It’s been 21 years since we first heard Tum dil ki dhadkan mein rehte ho, rehto ho and Dil ne yeh kaha hai dil se, but these two Nadeem-Shravan compositions, along with Dulhe ka sehra, Aksar is duniya mein and Na na karte pyaar, continue to make heart beats accelerate. But Dhadkan’s writer-director Dharmesh Sheila Darshan surprises you by admitting that the film’s music actually opened to a lukewarm response.
“On the first day, I was in Bangalore and stood outside a Planet M music store in the upmarket city centre for six hours. I did not see a single person come out with a CD,” he reminisces. Mystified, he even went in and asked the cashier how the music was doing. His “no response” was disappointing.
Friends reassured him by pointing out that the score did not have the earthy appeal of his earlier film, Raja Hindustani, nor the novelty of AR Rahman’s tunes. Its melody would take time to grow. Dharmesh reacted by going out and shooting one more song, Na na karte pyaar, a fortnight before the film entered the theatres. During the shoot, when he prodded the production guys on how the other songs were performing, he got an unenthusiastic “not bad”.
“All this changed once the film released on August 11, 2000, which happens to be Suniel Shetty’s birthday. Sales shot up overnight and it went on to become a chartbuster, a rarity at the time with most albums fading away once the film was out,” says a gratified Dharmesh.
Dhadkan, an intense love story, with actors cast against type, found a huge fan following, and so did its music. Interestingly, just before Na na karte pyaar, Dharmesh had shot an intimate scene between Akshay and Shilpa in the bedroom, which marks a turning point in their relationship.
“The wife who had been keeping her distance because she was in love with another man, had finally thawed, moved by the way her husband took up for her with his family. And ditching her usual subtle pastels, she had dressed up in a bridal red sari to convey that she was ready to consummate the relationship. It was a beautiful moment leading up to the song, and it broke my heart, and that of my actors too, to leave it out on the editing table. But I had to cut it out while trimming the length of the film.

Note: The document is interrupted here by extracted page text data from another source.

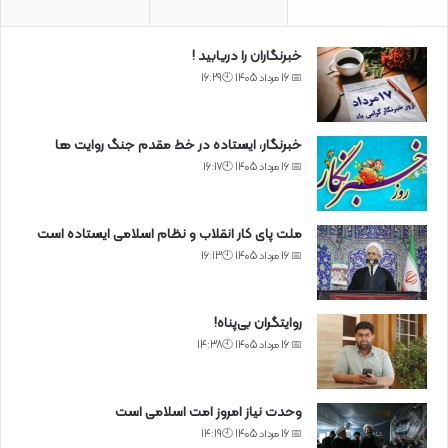
خبرنگاران را دریابید !
📅 16 مرداد 1405 🕙16:29
خبرنگار، ایستاده در خط مقدم جنگ روایت ها
📅 16 مرداد 1405 🕙16:17
ملت پای کار انقلاب و نظام اسلامی ایستاده است
📅 16 مرداد 1405 🕙16:13
روایتگران بی‌پناه!
📅 16 مرداد 1405 🕙14:38
وحدت نیاز امروز امت اسلامی است
📅 16 مرداد 1405 🕙14:19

I consoled myself with the thought that since I had taken the bold step of changing the image of my actors, even stopping myself from exploiting Shilpa’s talent as a dancer, I didn’t have to give in to the temptation and take her back to her sexy sexy avatar,” he explains.
He still had one of his biggest USPs, Dulhe ka sehra, sung by Nusrat Fateh Ali Khan. Ustadji had composed the background score for Shekhar Kapur’s Bandit Queen and when Dharmesh heard that he was in town for four-five days, he urged his producers to get him to record a song for them.
“Initially they were sceptical, but Nusrat sahab had loved the music of Raja Hindustani and agreed to come on board. He arrived at the recording studio at 10 pm and left only at 7 the next morning, with Shravanji and me briefing him about the song and the situation. He gave it a unique touch by pronouncing “dhadkan” as “dadkan”, without the ‘h’, in the Punjabi style. I retained that and the song is undoubtedly his most popular Bollywood song,” asserts Dharmesh.
For him the biggest reward is that even after two decades, the film continues to find takers and its songs still resonate. In fact, periodically, there’s been talk of a Dhadkan sequel, but Dharmesh points out that given the film’s popularity, he would take on this responsibility only if he was confident of delivering on sky-high expectations.
“It’s not about budgets and big stars. Dhadkan ran entirely on merit and even today, its stars perform the songs at shows on public demand. Satellite and OTT has only increased its shelf life and its reach, and in the process is also getting me lots of offers. But I will come out of my self-imposed sabbatical only when, like Steve Jobs, I am confident of delivering an Apple iPhone,” Dharmesh signs off.